Prompt Injection Attacks: The Hidden Risk in Everyday Content
Prompt injection attacks are a form of social engineering where malicious instructions are hidden inside content that an AI assistant processes, such as webpages, PDFs, emails or connected app data. Because models are trained to follow instructions wherever they appear, a hidden prompt can attempt to override the user’s request, redirect the conversation, or ask the assistant to reveal information from the session. As AI tools gain web browsing, document analysis and app integration, attackers gain more places to hide these instructions and more paths to extract sensitive data. Your uploaded contract, customer report or investor memo could contain invisible commands aimed at your conversation history. This makes prompt injection less of an abstract research topic and more of an everyday security issue for founders, lawyers, journalists and operations teams using ChatGPT to handle real work.

Lockdown Mode Explained: What It Blocks and Allows
Lockdown Mode works by cutting off the most dangerous connection points that prompt injection attacks rely on. Live web browsing is limited to cached content instead of fresh pages, which reduces exposure to malicious site instructions. Deep Research is disabled, Agent Mode is disabled, and Canvas networking is blocked, removing tools that can browse widely, coordinate tasks or act across multiple systems. ChatGPT cannot download files for analysis on your behalf, though you can still upload files manually, so you retain control over what enters the session. Image support becomes more restricted: images may not be retrieved from the internet or displayed inline in responses. Some capabilities remain, like image generation and manual image uploads, so Lockdown Mode narrows high-risk features without turning ChatGPT into a static tool.

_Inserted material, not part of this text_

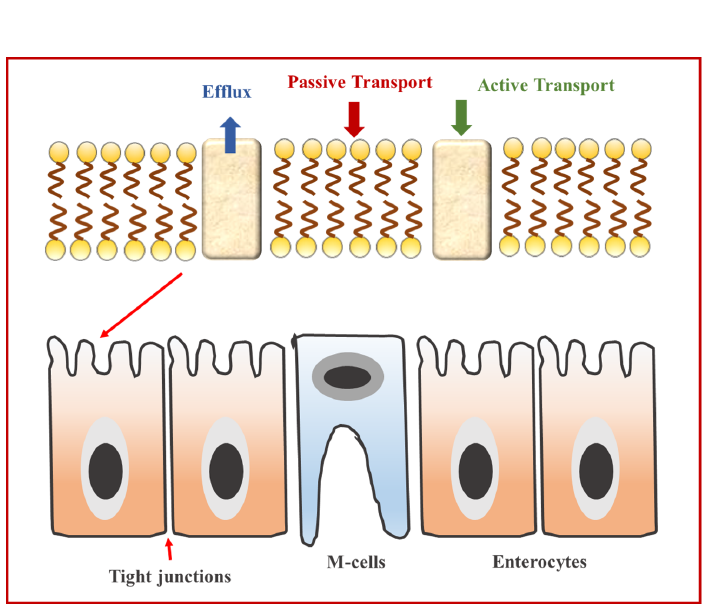
Figure 4. Schematic representation of the mechanisms involved in the absorption of bioactive compounds in the gastrointestinal tract. The absorption of bioactive agents may be limited due to their transport across the epithelium cell through passive, active or efflux mechanisms. Most bioactive compounds are usually absorbed in the upper gastrointestinal tract (GIT) and therefore do not reach the GIT and then encounter the M-cells. down the GIT and then encounter the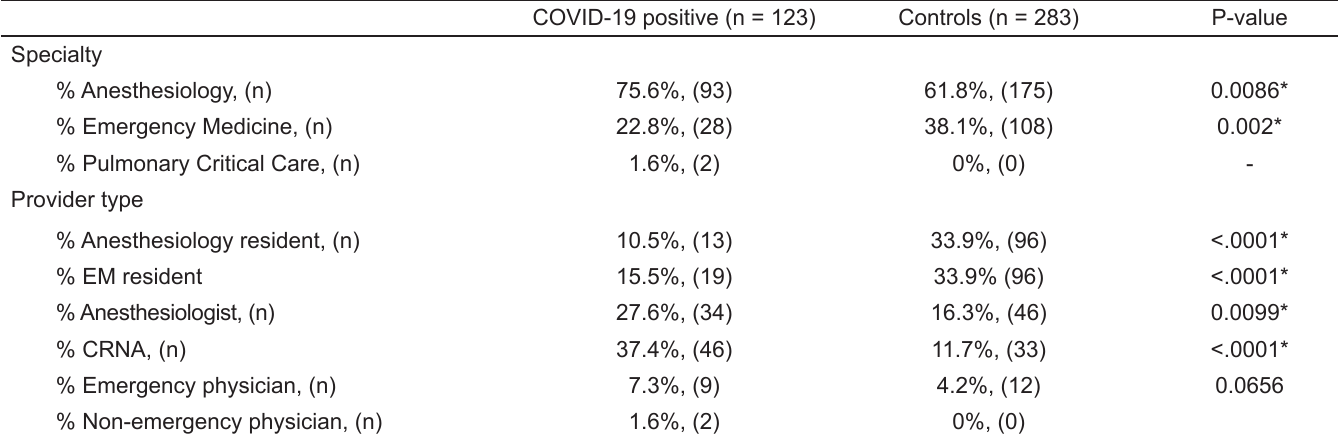
Table 2. Provider characteristics associated with COVID-19 compared with controls. An asterisk indicates where α < 0.05.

How Lockdown Mode Protects Against Data Exfiltration
Lockdown Mode does not stop malicious prompts from appearing in content, but it does aim to block the last and most damaging step: sensitive data leaving the conversation. By disabling or limiting tools that reach the web, external services or automated agents, it reduces the channels through which attackers can move information out of ChatGPT. According to OpenAI’s Help Center, Lockdown Mode specifically focuses on limiting tools and capabilities that can connect to external systems to reduce the risk of data exfiltration from prompt injection attacks. This is less like antivirus software and more like closing doors: it shrinks the number of exits through which confidential material could be carried away. When combined with careful prompt design and good access controls, Lockdown Mode becomes a practical safeguard for high-risk workflows.
Who Can Use Lockdown Mode and When to Turn It On
OpenAI is rolling out Lockdown Mode to eligible personal ChatGPT accounts, including Free, Go, Plus and Pro, as well as self‑serve ChatGPT Business users. This means the feature is no longer limited to large enterprises; individuals and teams working with sensitive documents can benefit from the same extra protection. Lockdown Mode is optional, so you can keep full capabilities for low‑risk tasks and enable the stricter mode when security matters more than convenience. A marketing team rewriting public copy may not need it, but a finance leader reviewing internal forecasts, a lawyer analysing contracts, or a journalist reading confidential source material may choose to turn it on. Session‑monitoring tools and admin controls can sit alongside Lockdown Mode, giving organisations a clearer way to separate everyday AI use from high‑risk, sensitive work.